3. Don't think you have to do it alone

Even if you're initiating this on your own, it's a good idea to talk with siblings and other close family members as you prepare. They may know things you don't, and can certainly be supportive in other ways before the conversation takes place and while formulating and implementing long-term plans. Span says bringing in a trusted neutral third party, like a family law attorney, financial planner or geriatric care manager can help smooth the way.

4. Recognize the conversation will likely be awkward

Whether you've previously spoken with your parents about money or not, this particular talk will be sensitive. Accept this and prepare accordingly. Francis says you can take much of the pressure off by making sure your parents see themselves maintaining a sense of control. This means establishing yourself as a helper, not the authority. Drop the I-know-best attitude, don't introduce ideas with "you should," and never be condescending.

5. Plan ahead to give everyone time to prepare

Easing into the conversation with advance notice is often helpful. Francis suggests starting with a non-threatening question that can get the ball rolling: "You might say, 'I started making a will; have you guys done that?' Or, 'My financial planner is recommending I get long-term care insurance; do you have that?'" Offer to research the issue and set a date to discuss the options. "For families that have never talked about money, it starts by just trying to get the door open a little bit," Francis says.

6. Set the right tone from the start

When you do talk, Span suggests framing everything "as a way of giving decision-making power to the older person, not taking it away." Ask how they want a bill paid, or how they want some investment handled. Explain that to feel truly comfortable, you need to know what they want done and what they've assembled to do so. In this manner you can sensitively address the resources and responsibilities that you need to know about.

7. Suggest a concrete place to start

During the first meeting, propose a specific action with potential benefits that everyone will see. For example, tell them you might be able to save them some money on their cable bill and offer to take a look at it. Immediately cutting out some overhead like this could be a good start, because it establishes the process while addressing a common concern. (A recent Allianz survey found 61% of older Americans worry about outliving their money.) Then set regular times to continue the dialogue.

8. Fill out your list of contacts and resources

Once you've established a rapport and begun developing long-term plans, plug the gaps in your information while making sure what you do have is current.
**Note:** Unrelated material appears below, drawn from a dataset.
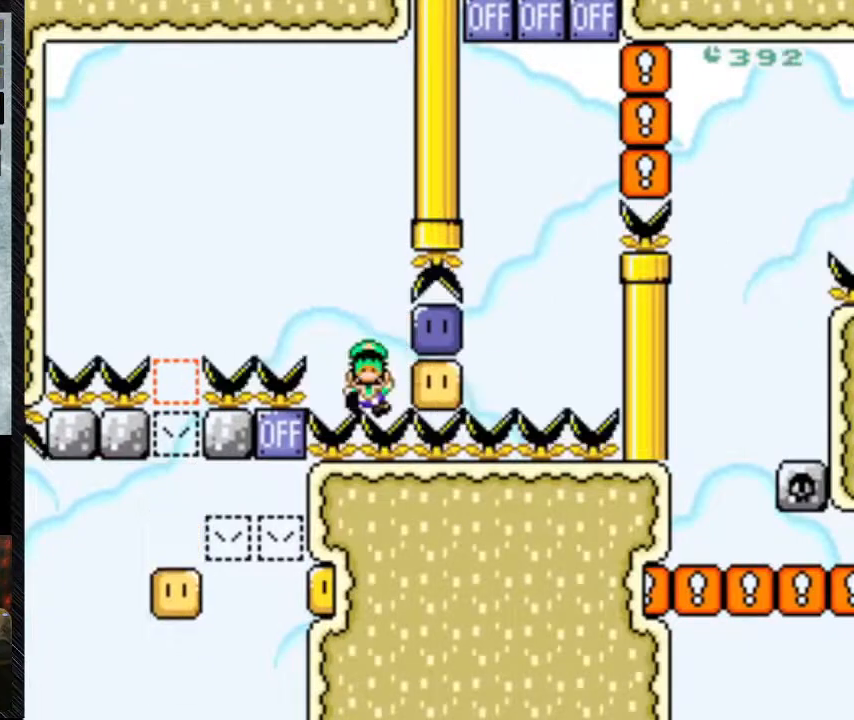
{"buttons": [], "events": [[467, "Y", "up"]]}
Besides financial advisors and lawyers they work with, gather names and numbers of doctors, other professionals and even neighbors. In addition to bank account numbers and insurance policy details, get all computer logins and passwords. Draw up a list of all bills that need to be paid, and any money that regularly (or irregularly) comes in.

9. Become familiar with assistance programs

Span notes that even people who believe they have resources to meet their needs can be laid financially low by the "dauntingly expensive" cost of long-term health care. Medicare doesn't cover nursing care, she says, and Medicaid doesn't kick in for everyone. There are, however, other programs that might help. For more information she suggests the federal government's official benefits website, as well as anything your state, city or county has to offer.
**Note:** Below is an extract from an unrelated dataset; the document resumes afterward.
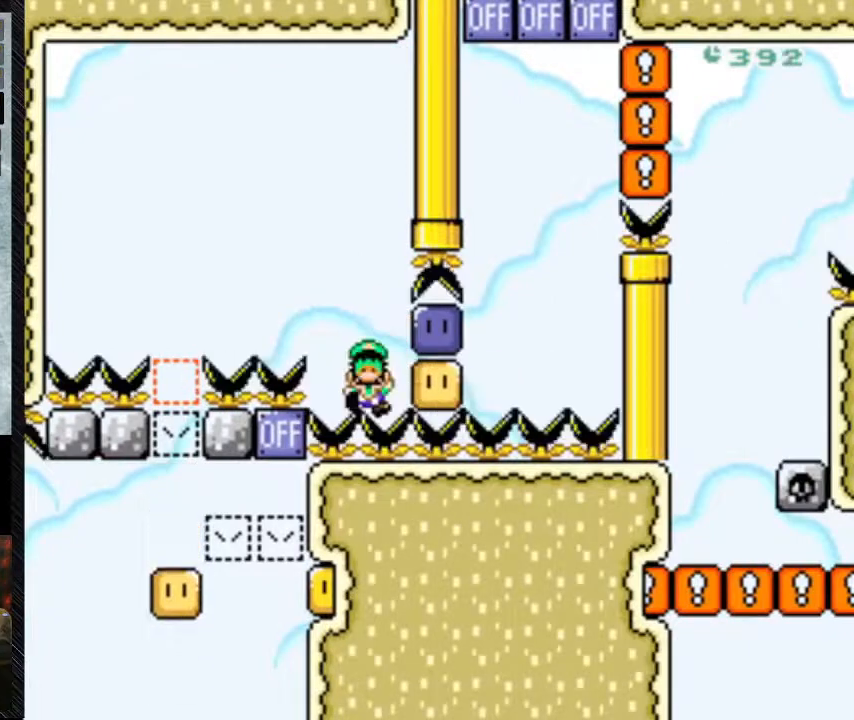
{"buttons": ["A"], "events": [[400, "A", "down"]]}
10. Keep your own financial condition in mind

Last but not least, don't destroy your own financial situation as you try to solve that of your parents. "If you want to help out, do so within your means and without sacrificing your own future," Francis says. Proper planning, setting the right tone, and truly working with your parents can go a long way toward alleviating many potentially devastating problems before they crop up — but it all starts with having "the talk." Don't wait until there's a crisis before you begin.